Source document>
####
2002 Denver Annual Meeting (October 27-30, 2002)

Paper No. 5
Presentation Time: 9:25 AM

DESERT PAVEMENT SURFACE CHARACTERISTICS AND THEIR CORRELATIONS WITH SOILS AND PLANT DISTRIBUTIONS, CIMA VOLCANIC FIELD, CALIFORNIA


WOOD, Yvonne A., Department of Soil & Environmental Sciences, University of California, Riverside, CA 92521-0424, GRAHAM, Robert C., Univ California - Riverside, Dept Soil & Environmental Science, Riverside, CA 92521-0424 and WELLS, Stephen G., Desert Rsch Institute, 2215 Raggio Pkwy, Reno, NV 89512-1095, yvonne@citrus.ucr.edu

Desert pavement, a surficial feature widespread throughout the world's arid lands, plays a dynamic role in geomorphic, hydrologic, and ecologic processes. The spatial patterning of desert pavement surfaces is generally barren stone (clast) covered expanses surrounding 'islands' of shrubs and bare soil, reflecting the dominant control of rainfall redistribution by the soil surface. Our objective was to determine the relation at a scale of meters between the physical surface characteristics of a single-aged desert pavement landscape, water movement, underlying soils and desert flora distributions. A desert pavement mantling a 560 ka basalt flow in the Mojave Desert of California was delineated into six large-scale surface map types, termed clast mosaics, using mean clast size, degree of clast sorting and percent of bare ground. Clast mosaics abut with sharp boundaries and capture subtle, yet consistent, variations in soil surface characteristics.
####
Written task>
Copy the desert pavement abstract above word for word, from its first line to its last.

Extracted material>
####
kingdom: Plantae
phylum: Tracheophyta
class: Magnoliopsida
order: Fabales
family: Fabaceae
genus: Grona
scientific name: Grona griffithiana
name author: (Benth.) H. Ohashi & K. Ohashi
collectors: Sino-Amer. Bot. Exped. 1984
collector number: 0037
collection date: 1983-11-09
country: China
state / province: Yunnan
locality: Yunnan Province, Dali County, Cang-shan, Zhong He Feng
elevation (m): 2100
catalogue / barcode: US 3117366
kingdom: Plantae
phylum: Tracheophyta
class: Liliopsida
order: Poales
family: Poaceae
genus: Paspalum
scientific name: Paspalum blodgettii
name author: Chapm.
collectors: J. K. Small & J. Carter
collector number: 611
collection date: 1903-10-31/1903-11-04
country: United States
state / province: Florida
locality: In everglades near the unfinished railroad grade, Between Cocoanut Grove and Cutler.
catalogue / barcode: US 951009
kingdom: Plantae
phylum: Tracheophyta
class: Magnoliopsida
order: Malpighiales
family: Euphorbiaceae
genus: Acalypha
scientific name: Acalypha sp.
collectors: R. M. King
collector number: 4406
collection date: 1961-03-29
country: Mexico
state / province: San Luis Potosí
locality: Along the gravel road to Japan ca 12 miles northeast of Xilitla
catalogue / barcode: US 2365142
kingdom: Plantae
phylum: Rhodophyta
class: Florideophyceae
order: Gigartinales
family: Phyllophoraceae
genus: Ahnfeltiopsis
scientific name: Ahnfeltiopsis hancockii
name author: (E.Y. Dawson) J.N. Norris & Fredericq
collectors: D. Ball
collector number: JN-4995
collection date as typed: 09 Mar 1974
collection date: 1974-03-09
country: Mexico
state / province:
####
Exercise response>
2002 Denver Annual Meeting (October 27-30, 2002)

Paper No. 5
Presentation Time: 9:25 AM

DESERT PAVEMENT SURFACE CHARACTERISTICS AND THEIR CORRELATIONS WITH SOILS AND PLANT DISTRIBUTIONS, CIMA VOLCANIC FIELD, CALIFORNIA


WOOD, Yvonne A., Department of Soil & Environmental Sciences, University of California, Riverside, CA 92521-0424, GRAHAM, Robert C., Univ California - Riverside, Dept Soil & Environmental Science, Riverside, CA 92521-0424 and WELLS, Stephen G., Desert Rsch Institute, 2215 Raggio Pkwy, Reno, NV 89512-1095, yvonne@citrus.ucr.edu

Desert pavement, a surficial feature widespread throughout the world's arid lands, plays a dynamic role in geomorphic, hydrologic, and ecologic processes. The spatial patterning of desert pavement surfaces is generally barren stone (clast) covered expanses surrounding 'islands' of shrubs and bare soil, reflecting the dominant control of rainfall redistribution by the soil surface. Our objective was to determine the relation at a scale of meters between the physical surface characteristics of a single-aged desert pavement landscape, water movement, underlying soils and desert flora distributions. A desert pavement mantling a 560 ka basalt flow in the Mojave Desert of California was delineated into six large-scale surface map types, termed clast mosaics, using mean clast size, degree of clast sorting and percent of bare ground. Clast mosaics abut with sharp boundaries and capture subtle, yet consistent, variations in soil surface characteristics.